Do you know that nearly anything you say – regardless of how unpopular or inflammatory –is covered as free speech? Can you explain what it means to live in a free society? Then its time to teach our kids about these issues because our schools aren’t doing the job.

That’s the outcome of the Department of Education’s annual national report card. This year, we’re seeing just how badly students are performing in different disciplines – most alarmingly failing to grasp civics.

Of 29,000 students tested, only 18 percent of eighth graders reached a proficient or advanced level with in U.S. history with little improvement since 2010. Only 1 in 4 students were proficient on the civics exam.

Most students scored low, but there are also stark differences in achievement levels of different races. Six percent of black students and eight percent of Hispanic students compared with twenty-eight percent of white students were rated proficient in U.S. history. Similar results occurred in geography and civics.

CBS News reports:

The 2014 results revealed a stark racial disparity in student achievement levels. The chairman of the board that governs the NAEP assessment, Terry Mazlany, called the latest results "unacceptable" in a statement.

"Geography, U.S. history and civics are core academic subjects that must be a priority," he said. "They represent knowledge and skills that are fundamental to a healthy democracy. The lack of knowledge on the part of America's students is unacceptable, and the lack of growth must be addressed."

Some policymakers, wary that high student achievement in other countries could put the U.S. at a competitive disadvantage in the future, have recently stressed the importance of improving education standards. Many have paid particular attention to achievement in STEM fields (science, technology, engineering, and mathematics,) but that emphasis has some experts worried other subjects are getting short shrift.

The report card arrived as lawmakers are mulling a reauthorization of the Elementary and Secondary Education Act, a bill that could have broad implications for student testing and achievement. The Senate Health, Education, Labor, and Pensions committee unanimously approved a bill earlier this month that would greatly scale back the federal government's ability to affect states' education policies

Former Washington representative George Nethercutt Jr. penned a response to the failing grade and highlights how many people in power and the media lack an understanding of our constitutional rights and the foundations of a free society:

Too many Americans don't understand the principles of a free society based on freedoms guaranteed by the U.S. Constitution. In the aftermath of the tragic Baltimore riots in April, the Baltimore prosecutor failed to emphasize the innocent-until-proven-guilty guarantees of the Constitution for those charged with crime. In the recent Texas shooting by two men upset by the extremist speech of a group mocking Muslim cartoons, media outlets condemned the speech because of its admittedly offensive nature, failing to recognize that most speech in America is constitutionally protected, no matter how outrageous or politically incorrect.
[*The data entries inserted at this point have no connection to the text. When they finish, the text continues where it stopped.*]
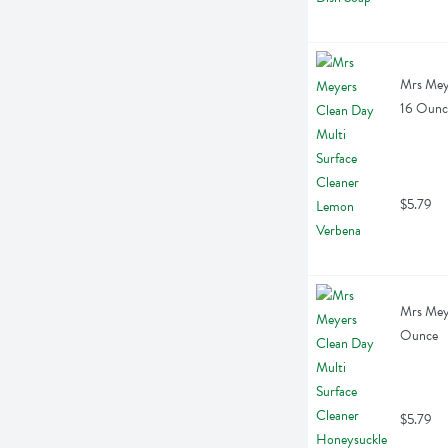
Mrs Meye
16 Ounc
$5.79
Mrs Meye
Ounce
$5.79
When Americans are oblivious of basic constitutional principles, American society suffers. Such omissions are akin to a vehicle driver being unaware of the rules of the road, not understanding the safety importance of traffic lights, stop signs or rights-of-way at intersections. Such ignorance is bound to result in a crash and injury.

When news commentators condemn a person's right to speak out, especially if such speech is politically offensive, it shows a misunderstanding of the Constitution's First Amendment protections.
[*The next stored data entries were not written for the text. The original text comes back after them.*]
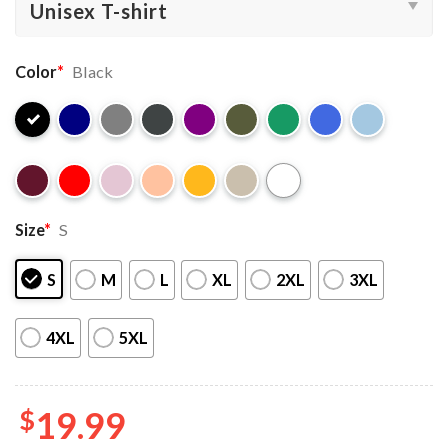
Color
*
Black
Size
*
S
S
M
L
XL
2XL
3XL
4XL
5XL
$
19.99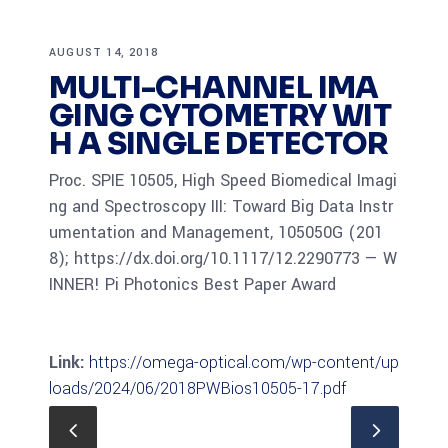
AUGUST 14, 2018
MULTI-CHANNEL IMA
GING CYTOMETRY WIT
H A SINGLE DETECTOR
Proc. SPIE 10505, High Speed Biomedical Imagi
ng and Spectroscopy III: Toward Big Data Instr
umentation and Management, 105050G (201
8); https://dx.doi.org/10.1117/12.2290773 — W
INNER! Pi Photonics Best Paper Award
Link:
https://omega-optical.com/wp-content/up
loads/2024/06/2018PWBios10505-17.pdf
This report is alarming and when we consider that 15 to 25 percent of the civics, geography and U.S. history questions were devoted to such topics as the "roles of citizens," "U.S. relationship to other nations," "government embodiment of American democracy," "foundations of American political life" and defining "civic life, politics, government," it’s not surprising that young people are growing up without an appreciation for our nation. This means that for those who are trying to promote free enterprise and a free society, we have an even more uphill battle ahead of us.

Some point to the overemphasis on raising achievement in STEM fields (science, technology, engineering, and mathematics) as driving the shift away from civics and history. The president of the National Council for Social Studies points to data that social studies have been marginalized over the past decade. While we applaud improvement in the STEM fields, we also believe that a workforce that is educated and well-rounded study history and civics and gain an appreciation for our country’s founding, system of government, and our nation’s exceptionalism.

We require that immigrants seeking to become Americans study and pass an exam to demonstrate a grasp of American history, civics, and society. The questions on those exams are at least as difficult as those ones our students are taking. Perhaps we need to start holding our own kids accountable as well.